The aim of this application is to allow the reproducibility of OpenTarget Platform data release pipeline. The input files are copied in a specific google storage bucket.
Currently, the application executes 6 steps and finally it generates a Yaml config file that can be used to run the the OT pipeline (https://github.com/opentargets/data_pipeline)
List of available steps:
- annotations
- annotations from buckets
- chemical probes
- known target safety
- ensembl
- ChEMBL
- evidences
The step 'evidences' uploads the last evidences from different providers and it generates a subset of these evidences using the file minimal_ensembl.txt
Below more details about how to execute the script.
- Conda
- git
Download Conda for Mac here:
https://www.anaconda.com/download/#macos.

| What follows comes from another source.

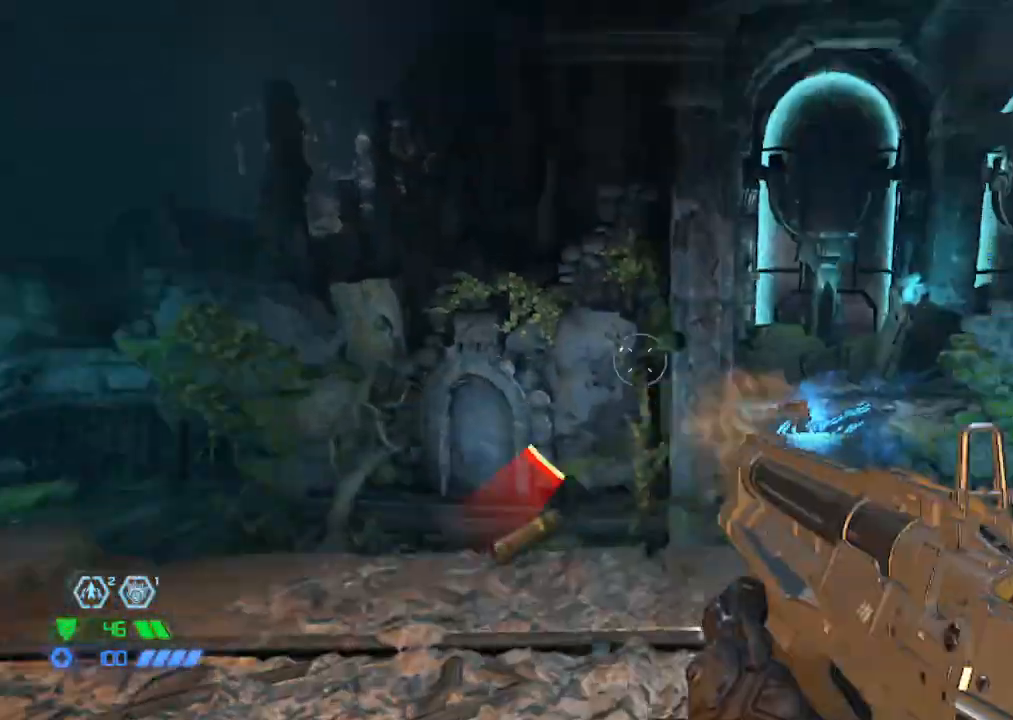
{"keys": ["w"], "mouse": [], "events": [[33, "d", "up"], [33, "w", "down"], [83, "d", "down"], [133, "w", "up"], [367, "w", "down"], [400, "d", "up"]]}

[download Version 2.7 Command-Line Installer]
Conda: installation commands
bash path_where_downloaded_the_file/Anaconda2-5.3.0-MacOSX-x86_64.sh
source ~/.bashrc
conda update
conda update --prefix ~/anaconda2 anaconda
git clone https://github.com/opentargets/platform-input-support
cd platform-input-support
conda env create -f environment.yaml
conda activate platform-input-support-py2.7
conda skeleton pypi opentargets-urlzsource
conda build opentargets-urlzsource
conda build purge
conda install -y --use-local opentargets-urlzsource
python platform-input-support.py -h
conda activate platform-input-support-py2.7
cd your_path_application
python platform-input-support -h
usage: platform-input-support.py [-h] [-c CONFIG]
[-gkey GOOGLE_CREDENTIAL_KEY]
[-gb GOOGLE_BUCKET] [-o OUTPUT_DIR] [-t]
[-s SUFFIX] [-steps STEPS [STEPS ...]]
[-exclude EXCLUDE [EXCLUDE ...]] [--skip]
[-l] [--log-level LOG_LEVEL]
[--log-config LOG_CONFIG]
...
optional arguments:
-h, --help show this help message and exit
-c CONFIG, --config CONFIG
path to config file (YAML) [env var: CONFIG] (default:
None)
-gkey GOOGLE_CREDENTIAL_KEY, --google_credential_key GOOGLE_CREDENTIAL_KEY
The path were the JSON credential file is stored. [env
var: GOOGLE_APPLICATION_CREDENTIALS] (default: None)
-gb GOOGLE_BUCKET, --google_bucket GOOGLE_BUCKET
Copy the files from the output directory to a specific
google bucket (default: None)
-o OUTPUT_DIR, --output_dir OUTPUT_DIR
By default, the files are generated in the root
directory [env var: OT_OUTPUT_DIR] (default: None)
-t, --thread Run the script with thread [env var: OT_THREAD]
(default: False)
-s SUFFIX, --suffix SUFFIX
The default suffix is yyyy-mm-dd [env var:
OT_SUFFIX_INPUT] (default: None)
-steps STEPS [STEPS ...]
Run a specific list of sections of the config file. Eg
annotations annotations_from_buckets (default: None)
-exclude EXCLUDE [EXCLUDE ...]
Exclude a specific list of sections of the config
file. Eg annotations annotations_from_buckets
(default: None)
--skip Skip the errors and just report them (default: False)
-l, --list_steps List of steps callable (default: False)
--log-level LOG_LEVEL
set the log level [env var: LOG_LEVEL] (default: INFO)
To copy the files in a specific google storage bucket valid credentials must be used. The required parameter -gkey (--google_credential_key) allows the specification of Google storage JSON credential. Eg.
python platform-input-support.py -gkey /path/open-targets-gac.json -gb bucket/object_path
or
python platform-input-support.py
--google_credential_key /path/open-targets-gac.json
--google_bucket ot-snapshots/es5-sufentanil/tmp
python platform-input-support.py
--skip
--google_credential_key /path/open-targets-gac.json
--google_bucket ot-snapshots/es5-sufentanil/tmp
or
python platform-input-support.py
--google_credential_key /path/open-targets-gac.json
--google_bucket ot-snapshots/es5-sufentanil/tmp
-steps annotations evidences
-exclude ChEMBL
or
python platform-input-support.py
-gkey /path/open-targets-gac.json
-gb bucket/object_path -steps ChEMBL
--log-level DEBUG > log.txt
The zip files generated might be corrupted. The follow command checks if the files are correct. sh check_corrupted_files.sh
Create a linux VM server and run the following commands
sudo apt update
sudo apt install git
sudo apt-get install bzip2
wget https://repo.anaconda.com/archive/Anaconda2-2018.12-Linux-x86_64.sh
bash Anaconda2-2018.12-Linux-x86_64.sh
source ~/.bashrc
conda update --prefix ~/anaconda2 anaconda
mkdir gitRepo
cd gitRepo
git clone https://github.com/opentargets/platform-input-support.git
cd platform-input-support
conda env create -f environment.yaml
conda activate platform-input-support-py2.7
python platform-input-support.py -l
Use nohup to avoid that the process hang up.
Eg.
nohup python platform-input-support.py
-gkey /path/open-targets-gac.json
-gb bucket/object_path -steps ChEMBL
--log-level DEBUG > log.txt &